5. Fanny and Alexander (1982) Dir. Ingmar Bergman
The titular Fanny and Alexander begin this story as the youthful innocent beneficiaries of the eccentric and warm Ekdahl household in the early twentieth century.
Their youthful perspective is the carry-over perspective as they move to the ascetic home of their mother’s new husband when their theatre director father dies. The bishop step-father has a strict chancery where the children suffer oppression. The father’s ghost appears, and a local Jewish merchant named Isaac, who is the grandmother’s lover, becomes the children’s means of escape.

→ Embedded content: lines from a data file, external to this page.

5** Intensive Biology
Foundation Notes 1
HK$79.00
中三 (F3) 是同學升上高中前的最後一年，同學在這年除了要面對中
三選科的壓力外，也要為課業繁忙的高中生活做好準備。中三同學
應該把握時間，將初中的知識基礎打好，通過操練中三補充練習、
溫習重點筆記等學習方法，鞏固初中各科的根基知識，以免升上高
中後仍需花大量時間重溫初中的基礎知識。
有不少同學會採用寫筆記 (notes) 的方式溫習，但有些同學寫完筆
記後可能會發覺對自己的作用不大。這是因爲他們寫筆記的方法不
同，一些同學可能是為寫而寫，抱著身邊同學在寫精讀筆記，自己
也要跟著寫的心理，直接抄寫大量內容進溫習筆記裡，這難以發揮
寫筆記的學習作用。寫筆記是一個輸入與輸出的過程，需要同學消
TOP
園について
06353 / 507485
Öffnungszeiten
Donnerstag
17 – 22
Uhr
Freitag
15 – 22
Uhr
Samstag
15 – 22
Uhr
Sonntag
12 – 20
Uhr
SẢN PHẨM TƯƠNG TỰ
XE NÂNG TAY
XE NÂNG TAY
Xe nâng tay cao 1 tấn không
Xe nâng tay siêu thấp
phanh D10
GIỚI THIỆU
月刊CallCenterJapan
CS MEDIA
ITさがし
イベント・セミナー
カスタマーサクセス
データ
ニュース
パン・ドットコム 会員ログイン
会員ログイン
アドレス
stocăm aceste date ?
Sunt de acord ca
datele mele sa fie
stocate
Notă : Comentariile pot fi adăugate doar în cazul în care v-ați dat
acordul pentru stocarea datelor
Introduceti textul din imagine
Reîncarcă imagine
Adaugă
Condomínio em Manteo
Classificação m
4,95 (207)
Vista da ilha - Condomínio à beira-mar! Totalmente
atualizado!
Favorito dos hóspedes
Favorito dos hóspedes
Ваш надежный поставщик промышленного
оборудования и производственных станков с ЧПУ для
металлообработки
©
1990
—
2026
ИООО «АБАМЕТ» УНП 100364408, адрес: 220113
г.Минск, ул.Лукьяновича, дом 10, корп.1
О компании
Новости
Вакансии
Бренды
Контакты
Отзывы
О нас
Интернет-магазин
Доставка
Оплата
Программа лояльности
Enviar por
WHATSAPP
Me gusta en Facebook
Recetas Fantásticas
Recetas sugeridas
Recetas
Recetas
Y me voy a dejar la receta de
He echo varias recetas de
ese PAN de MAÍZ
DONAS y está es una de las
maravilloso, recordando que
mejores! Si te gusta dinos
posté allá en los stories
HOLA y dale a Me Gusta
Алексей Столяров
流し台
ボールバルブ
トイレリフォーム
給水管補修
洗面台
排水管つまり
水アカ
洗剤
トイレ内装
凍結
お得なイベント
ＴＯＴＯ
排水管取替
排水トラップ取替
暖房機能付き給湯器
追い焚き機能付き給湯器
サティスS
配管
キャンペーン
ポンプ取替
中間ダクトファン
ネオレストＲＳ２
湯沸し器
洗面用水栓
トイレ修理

This is an unusual entry in Bergman’s oeuvre of films. He intended Fanny and Alexander to be his swan song, a sentimental and autobiographical film that marries his usual melancholy and vivid emotional clarity with the joy of childhood and the sensuality of childish imagination.
In planning the production, he wrote, “By playing, I can overcome the anguish, loosen the tension, and triumph over destruction. I want at last to show the joy that I carry within me in spite of everything, joy that I have so seldom and so poorly given life to in my work. Being able to portray energy and drive, capability for living, kindness. That wouldn’t be so bad, for once.”
The children’s world is introduced way of the lantern theatre toy Alexander plays with at the beginning of the film. From this, a world of dreams, fantasy, and nightmare emerges. Bergman was always a believer in the child-perspective. It is reflected in many of his films and in his journals he claimed that filmmaking “has its roots deep down in the world of childhood, the lowest floor of my workshop.”
Ingmar Bergman is remembered as a profound director. One who cuts to the bone of life without pardon or excuse. Aside from this Bergman, there is another filmmaker who mesmerized audiences with his fabulist perspective on the world as it appears and what lies beneath appearances.
About Fanny and Alexander, del Toro is candid. “Fanny and Alexander is Dickens, Hans Christian Andersen, and John Calvin rolled into one.” The fantastical imagery and the uncanny sensibility of the film makes it essential viewing for del Toro fans.